We have a digital scale. How can you identify the fake bag with a minimum number of weighings?
Numbering the bags from 1 to 100, here is the weighing strategy:
You can succeed using three weighings, and cannot succeed in two:
1. Weigh one coin from each bag.
2. Weigh $i$ coins from the $i^{\,\text{th}}$ bag, for $i=1,2,\dots,100$.
3. Weigh a single coin from bag 51.
To deduce the true bag, let...
$t$ be the weight of a true coin.
$\delta$ be the difference between weight of a fake and true coin.
$i$ be the index of the bag which is full of fakes.
$W_k$ be the outcome of $k^{\,\text{th}}$ weighing.
The weighings give us the following system of equations:
$$\begin{align}W_1&=100t+\delta&\\W_2 &= 5050t+i\delta \\W_3 &= \begin{cases}t & i\neq 51\\t+\delta&i=51\end{cases}\end{align}$$
You can then check that
$$ \frac{5050W_1 - 100W_2}{\hspace{1cm}W_1 - 100W_3} = \begin{cases}5050-100i & i\neq 51\\\frac{50}{99}&i=51\end{cases} $$
Finally, let $R=\frac{5050W_1 - 100W_2}{W_1 - 100W_3}$.

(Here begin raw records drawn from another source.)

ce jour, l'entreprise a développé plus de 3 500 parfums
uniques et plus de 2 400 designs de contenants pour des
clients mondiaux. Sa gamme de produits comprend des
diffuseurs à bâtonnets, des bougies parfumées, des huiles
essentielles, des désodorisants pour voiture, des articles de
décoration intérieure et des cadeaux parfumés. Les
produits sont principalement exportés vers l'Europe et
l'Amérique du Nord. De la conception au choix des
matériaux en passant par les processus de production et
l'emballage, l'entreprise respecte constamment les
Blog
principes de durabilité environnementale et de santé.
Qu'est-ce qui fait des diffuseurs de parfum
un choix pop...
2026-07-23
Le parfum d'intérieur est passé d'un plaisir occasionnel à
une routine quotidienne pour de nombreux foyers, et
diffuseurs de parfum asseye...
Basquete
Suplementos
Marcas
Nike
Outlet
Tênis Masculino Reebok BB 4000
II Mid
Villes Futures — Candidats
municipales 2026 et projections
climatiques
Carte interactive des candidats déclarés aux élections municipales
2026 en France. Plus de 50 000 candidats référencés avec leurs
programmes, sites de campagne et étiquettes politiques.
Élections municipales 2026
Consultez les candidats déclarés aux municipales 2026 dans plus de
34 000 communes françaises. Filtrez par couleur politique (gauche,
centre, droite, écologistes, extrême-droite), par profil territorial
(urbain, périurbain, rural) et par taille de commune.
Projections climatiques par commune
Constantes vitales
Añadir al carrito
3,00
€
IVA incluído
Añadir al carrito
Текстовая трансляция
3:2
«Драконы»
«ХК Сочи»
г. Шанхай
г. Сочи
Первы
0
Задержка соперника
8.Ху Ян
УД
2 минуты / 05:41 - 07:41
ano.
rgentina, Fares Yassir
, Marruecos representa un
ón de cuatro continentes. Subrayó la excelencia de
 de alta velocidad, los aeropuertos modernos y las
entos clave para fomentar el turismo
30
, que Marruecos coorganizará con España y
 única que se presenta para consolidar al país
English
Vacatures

if $R=50/99$, you conclude that the fake bag is 51.
Otherwise, the fake bag is $i=(5050-R)/100$.
To prove optimality, note that
two weighings would give you a system of two equations, which is not enough to force a unique solution with three unknowns, $t,\delta$ and $i$.
take one from the first bag, two from the second bag, three from the third bag and so on....
if they are normal coins they should weigh $(1+2+3+...+99+100)$$*$ weight of one coin but if it became less than that you have to divide the differences by the weight of one coin to find out the number of fake coin and then the bag number.